We highly recommend having your makeup done by a professional. Pryor photography recommends Erica Sheehan. Erica can be reached here.
Applying makeup for photos is very different from applying it for everyday wear – you will be wearing more makeup than normal. On film your makeup will “wash out” or fade about 25%. The goal is to achieve contrast – to highlight your strengths and down play any faults. A professional makeup artist knows exactly what the camera will pick up and the colors/tones that flatter you. We always encourage you to hire a professional to insure the highest quality photos.
If you do not want to incur the added expense of hiring an artist here are a few tips that will help improve the quality of your shots.
-skincare: take very good care of your skin at least two weeks prior to your photo shoot. Cleanse and moisturize twice a day. The most important factor to great skin and good make up application is exfoliation. Use a gentle exfoliator everyday such as Md Skincare Alpha Beta Daily Facial Pads. This will control oil, blemishes and dull dry skin. Also, drink a lot of water. (this applies even if you hire an artist)

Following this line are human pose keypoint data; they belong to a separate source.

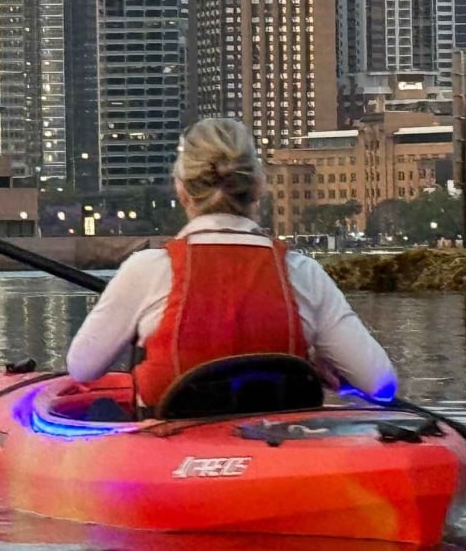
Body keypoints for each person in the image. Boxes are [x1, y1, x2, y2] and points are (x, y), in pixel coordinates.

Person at [66, 118, 397, 412]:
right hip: (279, 451)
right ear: (259, 187)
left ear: (182, 190)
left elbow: (82, 367)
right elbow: (381, 384)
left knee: (101, 411)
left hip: (173, 448)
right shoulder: (303, 272)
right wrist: (316, 364)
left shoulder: (147, 270)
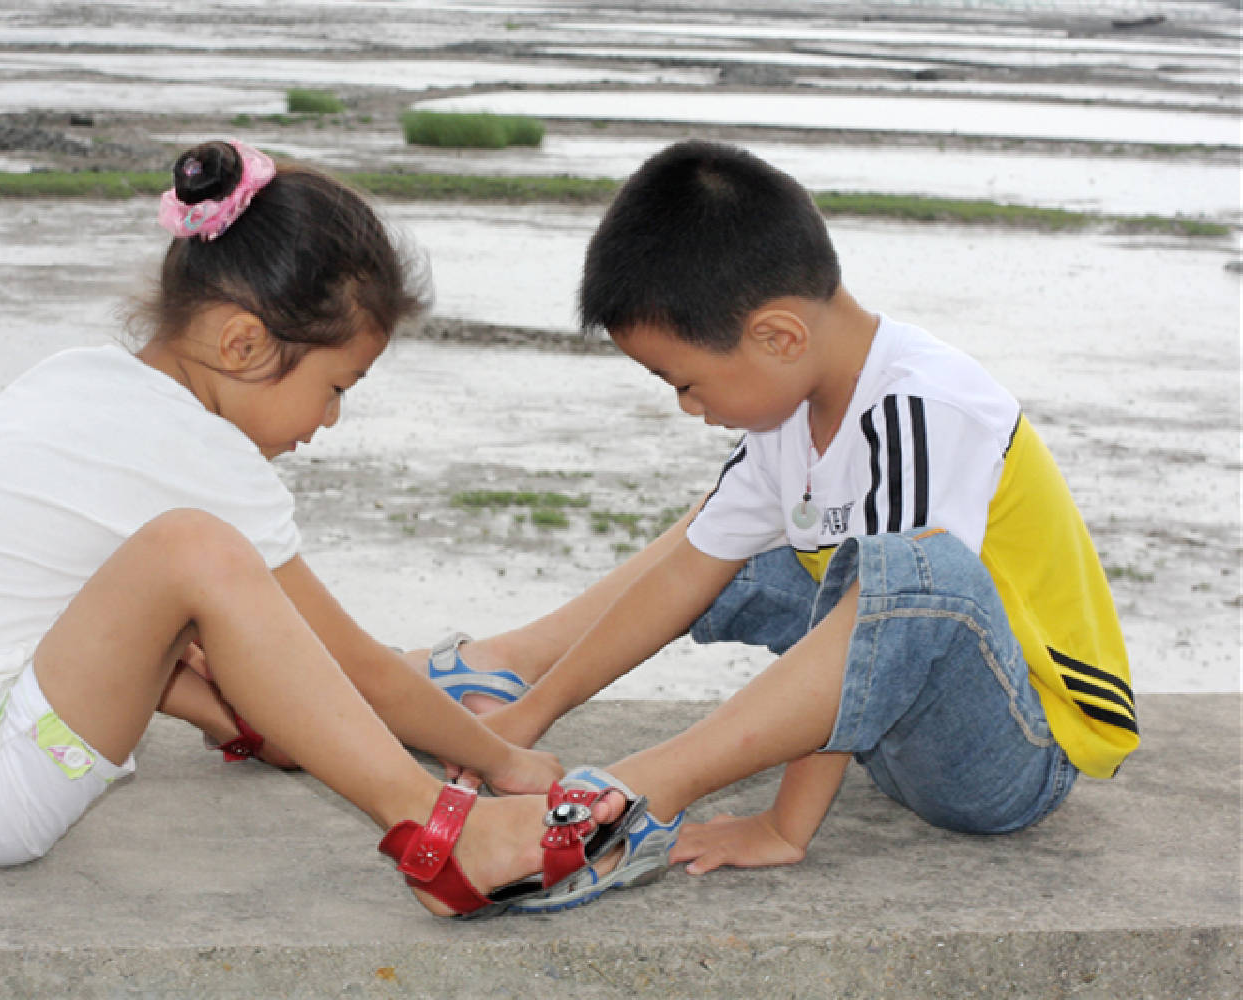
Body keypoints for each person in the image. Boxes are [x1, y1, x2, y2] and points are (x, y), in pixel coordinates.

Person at [0, 140, 642, 918]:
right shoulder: (201, 454)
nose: (330, 420)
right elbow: (356, 669)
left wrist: (235, 712)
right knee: (196, 549)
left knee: (167, 564)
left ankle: (246, 720)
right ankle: (439, 833)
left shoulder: (76, 379)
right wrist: (502, 759)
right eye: (337, 385)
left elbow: (56, 611)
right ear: (243, 343)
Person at [425, 140, 1139, 876]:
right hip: (891, 740)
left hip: (1008, 759)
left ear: (778, 335)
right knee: (718, 550)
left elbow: (894, 618)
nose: (687, 407)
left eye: (687, 382)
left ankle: (651, 783)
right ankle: (506, 682)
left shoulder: (924, 406)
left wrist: (784, 824)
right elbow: (684, 578)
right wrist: (521, 726)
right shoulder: (787, 418)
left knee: (917, 572)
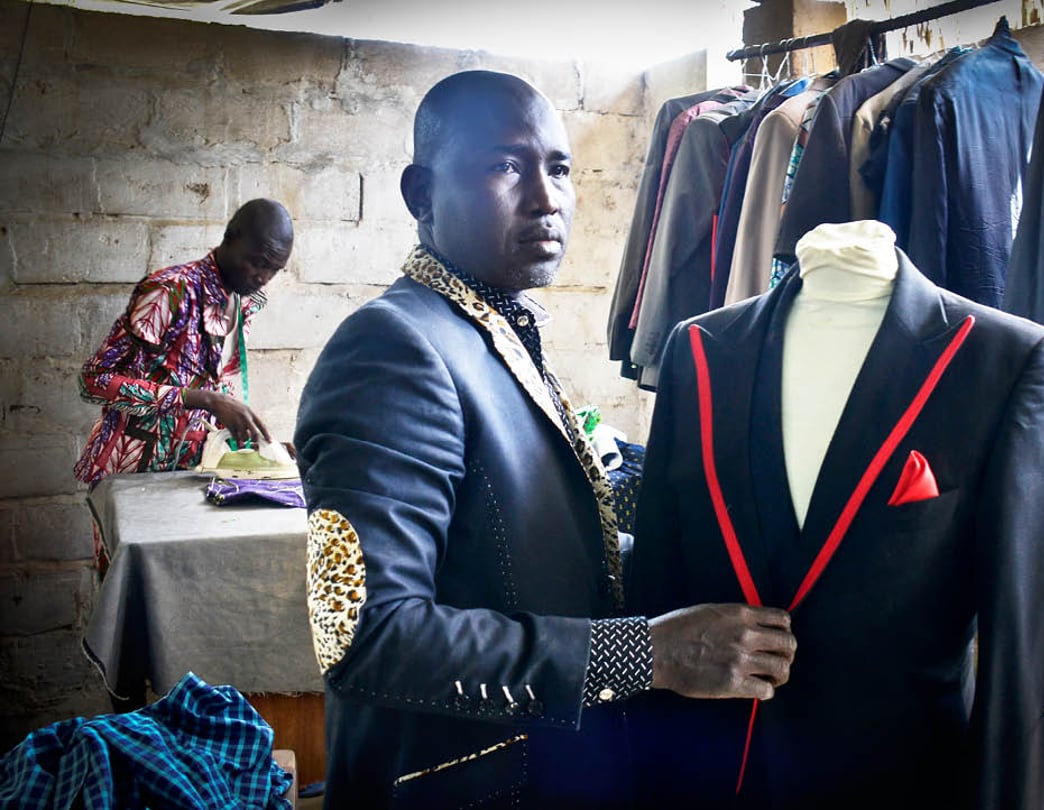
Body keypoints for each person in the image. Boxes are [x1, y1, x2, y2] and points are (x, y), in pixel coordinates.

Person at [292, 70, 798, 809]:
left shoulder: (493, 330)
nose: (545, 196)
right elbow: (366, 638)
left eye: (557, 168)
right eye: (504, 165)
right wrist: (648, 652)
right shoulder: (391, 350)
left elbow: (523, 556)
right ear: (420, 195)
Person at [627, 220, 1044, 809]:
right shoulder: (698, 351)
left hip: (900, 776)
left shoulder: (1009, 362)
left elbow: (1028, 646)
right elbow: (658, 587)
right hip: (710, 770)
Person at [73, 198, 293, 566]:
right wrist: (199, 399)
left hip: (189, 481)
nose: (263, 277)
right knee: (126, 605)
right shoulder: (168, 291)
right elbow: (93, 381)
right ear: (230, 237)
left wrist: (262, 452)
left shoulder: (244, 301)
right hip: (128, 481)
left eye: (274, 269)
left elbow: (211, 386)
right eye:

-make up prep: use a silicone based priming product such as Smashbox Photo Finish to prep your face for a smooth application. If you have oily skin use an anti-shine or oil control product to keep your oil at bay. Also, it is nice to have blotting papers and translucent power at the shoot for touch ups.
-concealer/foundation: first apply foundation that is exactly your skin color. Use a formula that is thicker that what you wear on a daily basis. The best is Double Wear by Estee Lauder. It provides excellent coverage with a beautiful finish. After your foundation is on (blended down through your neck) apply a concealer that is one shade lighter than your foundation. Cle de Peau stick concealer is the best in the business. Apply the concealer with your fingers which will heat it and blend it nicely with your foundation for a natural look. We also recommend Touch Éclat by Yves St. Laurent which is a highlighting concealer for under your eyes and in your laugh lines. Set with a loose translucent powder.
- color: apply eye shadow as you normally do with some slight technical modifications. Blend less (contrary to normal makeup application) to create contrast. It is wise to use a lighter than normal shadow on the brow bone, lid and inner corner of the eye to open the eye. The most flattering shades have a slight shimmer. Use a dark shadow in the crease to create dimension – blend about half way in from the outer corner of your eye. Eye liner is used to create definition and drama (this can vary from natural to smoky). Sweep the liner (pencil is more forgiving) in the lash line on the whole upper eye and through half of the lower lashes. Line the inner rim of the eye with white, natural or black depending on the look you are trying to achieve. Blush and lipstick should be in the same color family (warm vs. cool – reds, pinks etc) and should be applied about 30% darker – these are the most commonly washed out features. Shimmer highlighter swept on your cheeks gives your skin a flattering glow and also reflects light for an airbrushed look.